• **PROVIDED RECORDS**:
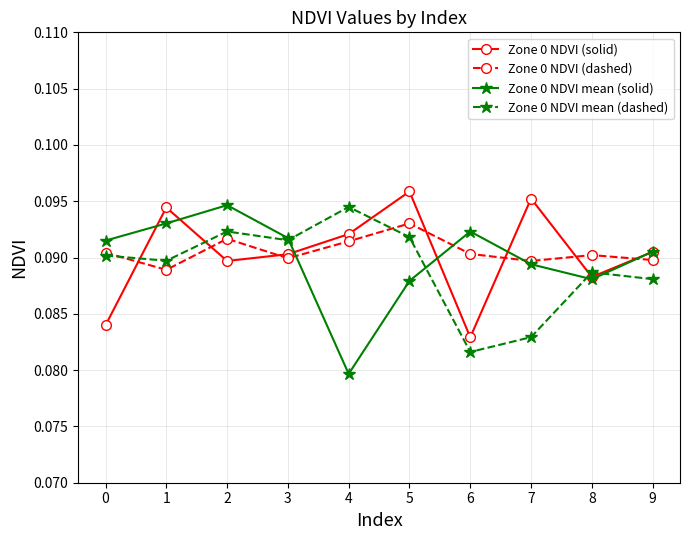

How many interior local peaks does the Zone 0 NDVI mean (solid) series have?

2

* * *

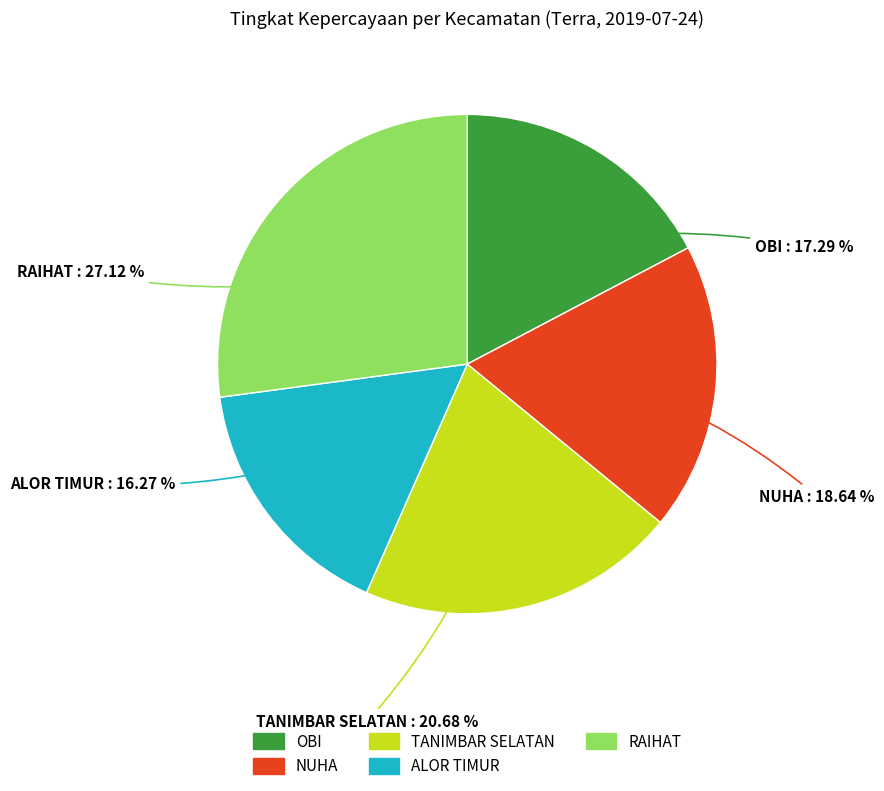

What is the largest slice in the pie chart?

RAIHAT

---

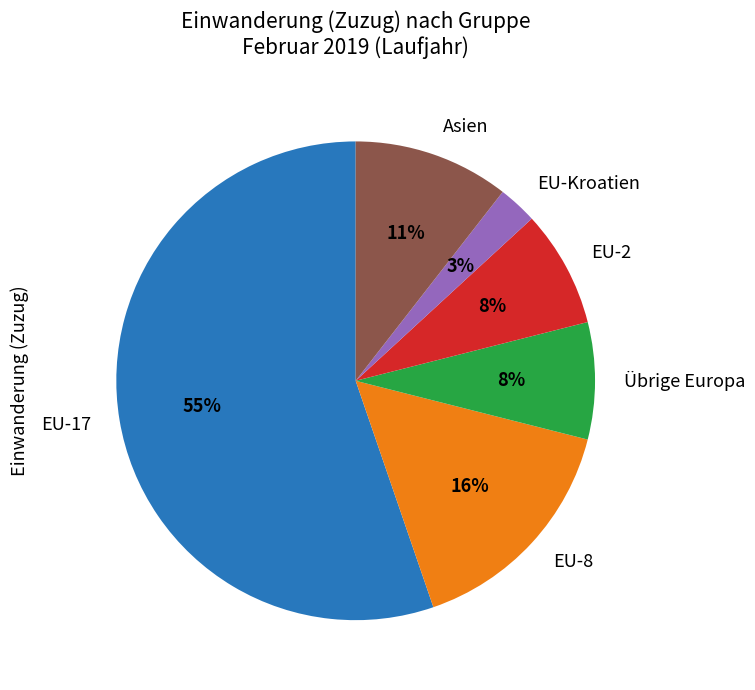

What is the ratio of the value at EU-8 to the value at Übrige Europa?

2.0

• **TASK REQUIREMENTS**:
Pull out every line in the entries above that contains the word "What", and copy each one in full.

• **RESPONSE BELOW**:
What is the largest slice in the pie chart?
What is the ratio of the value at EU-8 to the value at Übrige Europa?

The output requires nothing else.